[Saved entries]

+--

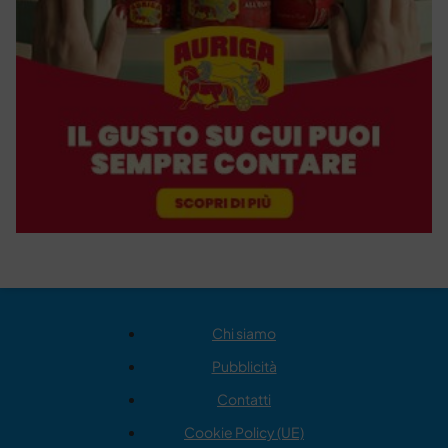
Chi siamo
Pubblicità
Contatti
Cookie Policy (UE)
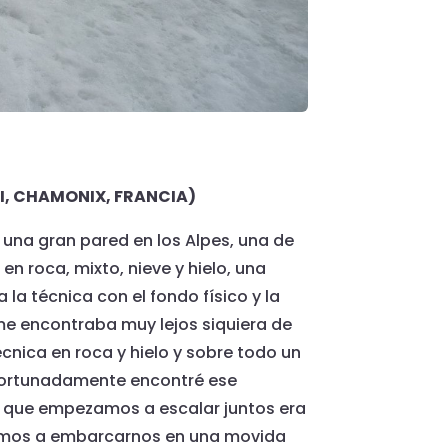
IDI, CHAMONIX, FRANCIA)
una gran pared en los Alpes, una de
n roca, mixto, nieve y hielo, una
a técnica con el fondo físico y la
me encontraba muy lejos siquiera de
cnica en roca y hielo y sobre todo un
ortunadamente encontré ese
z que empezamos a escalar juntos era
amos a embarcarnos en una movida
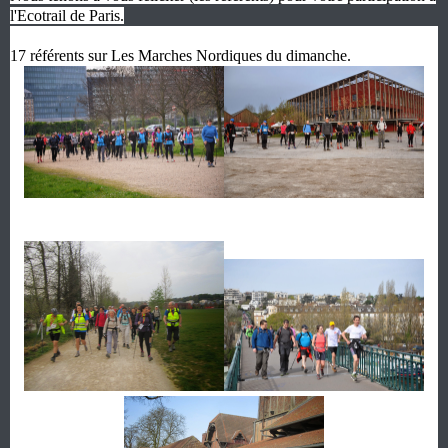
l'Ecotrail de Paris.
17 référents sur Les Marches Nordiques du dimanche.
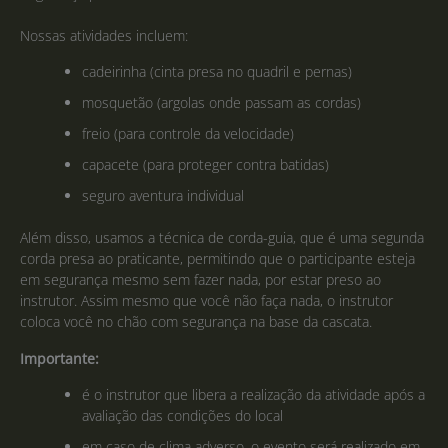
Nossas atividades incluem:
cadeirinha (cinta presa no quadril e pernas)
mosquetão (argolas onde passam as cordas)
freio (para controle da velocidade)
capacete (para proteger contra batidas)
seguro aventura individual
Além disso, usamos a técnica de corda-guia, que é uma segunda
corda presa ao praticante, permitindo que o participante esteja
em segurança mesmo sem fazer nada, por estar preso ao
instrutor. Assim mesmo que você não faça nada, o instrutor
coloca você no chão com segurança na base da cascata.
Importante:
é o instrutor que libera a realização da atividade após a
avaliação das condições do local
em caso de clima adverso, o evento será realizado em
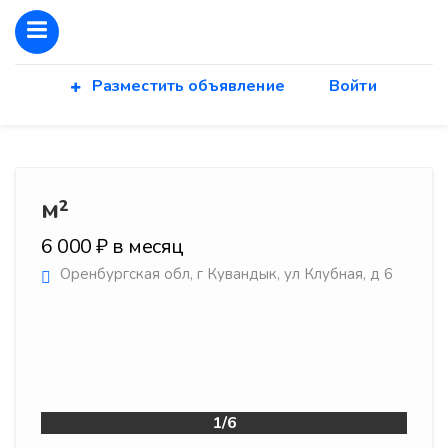
Разместить объявление
Войти
м²
6 000 ₽ в месяц
Оренбургская обл, г Кувандык, ул Клубная, д 6
1/6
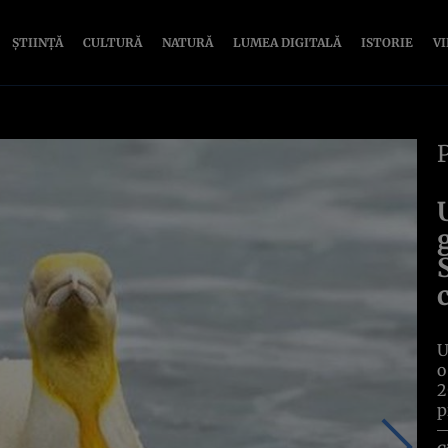
ȘTIINȚĂ
CULTURĂ
NATURĂ
LUMEA DIGITALĂ
ISTORIE
V
U
o
2
p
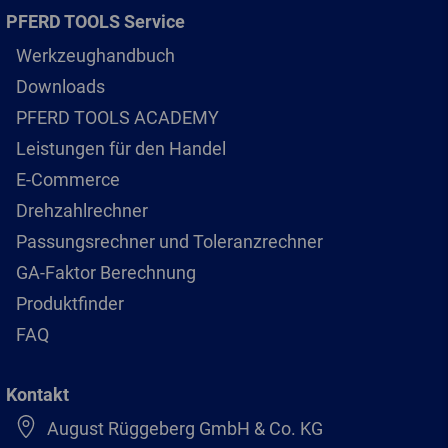
PFERD TOOLS Service
Werkzeughandbuch
Downloads
PFERD TOOLS ACADEMY
Leistungen für den Handel
E-Commerce
Drehzahlrechner
Passungsrechner und Toleranzrechner
GA-Faktor Berechnung
Produktfinder
FAQ
Kontakt
August Rüggeberg GmbH & Co. KG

+--

# [What is being asked]
Gather each line of the records that contains the string "segurança", treating uppercase and lowercase letters as distinct.

# [Solution to this problem]
em segurança mesmo sem fazer nada, por estar preso ao
coloca você no chão com segurança na base da cascata.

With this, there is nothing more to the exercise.